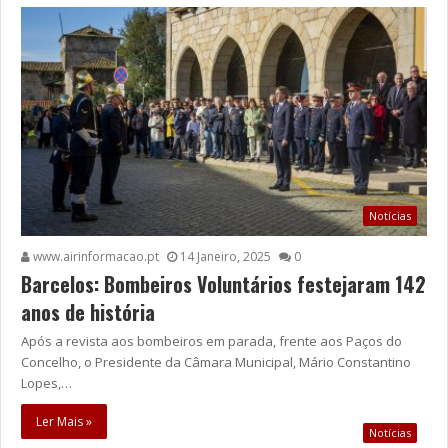
Notícias
www.airinformacao.pt
14 Janeiro, 2025
0
Barcelos: Bombeiros Voluntários festejaram 142
anos de história
Após a revista aos bombeiros em parada, frente aos Paços do
Concelho, o Presidente da Câmara Municipal, Mário Constantino
Lopes,…
Ler Mais »
Notícias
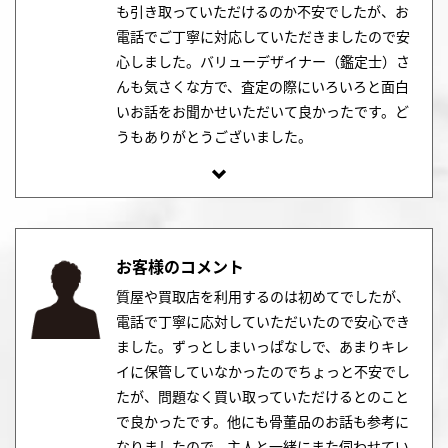
も引き取っていただけるのか不安でしたが、お
電話でご丁寧に対応していただきましたので安
心しました。バリューデザイナー（鑑定士）さ
んも気さくな方で、査定の際にいろいろと面白
いお話をお聞かせいただいて良かったです。ど
うもありがとうございました。
お客様のコメント
質屋や買取店を利用するのは初めてでしたが、
電話で丁寧に応対していただいたので安心でき
ました。ずっとしまいっぱなしで、あまりキレ
イに保管していなかったのでちょっと不安でし
たが、問題なく買い取っていただけるとのこと
で良かったです。他にも骨董品のお話も参考に
なりましたので、主人と一緒にまた伺わせてい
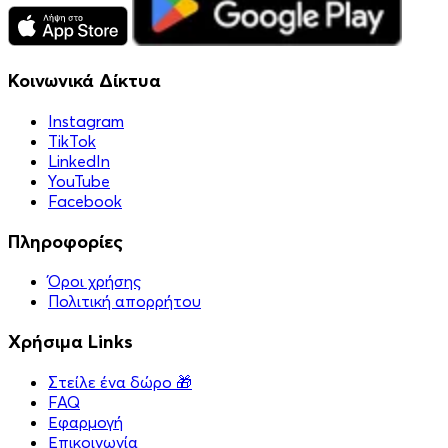
Κοινωνικά Δίκτυα
Instagram
TikTok
LinkedIn
YouTube
Facebook
Πληροφορίες
Όροι χρήσης
Πολιτική απορρήτου
Χρήσιμα Links
Στείλε ένα δώρο 🎁
FAQ
Εφαρμογή
Επικοινωνία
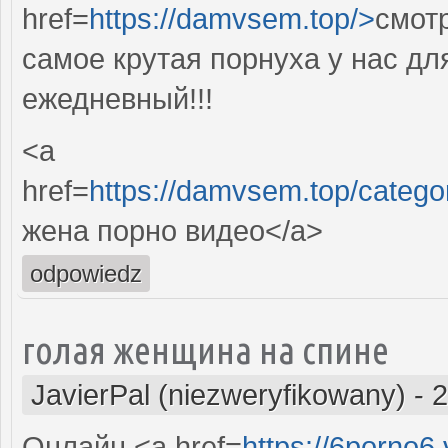
href=
https://damvsem.top/>
смот
самое крутая порнуха у нас дл
ежедневный!!!
<a
href=
https://damvsem.top/c
жена порно видео</a>
odpowiedz
голая женщина на спине
JavierPal (niezweryfikowany)
-
2
Онлайн <a href=
https://6porno6.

ACTION ITEM: Write out every line from the data above that includes "damvsem".

WRITTEN RESPONSE:
https://damvsem.top/>
https://damvsem.top/c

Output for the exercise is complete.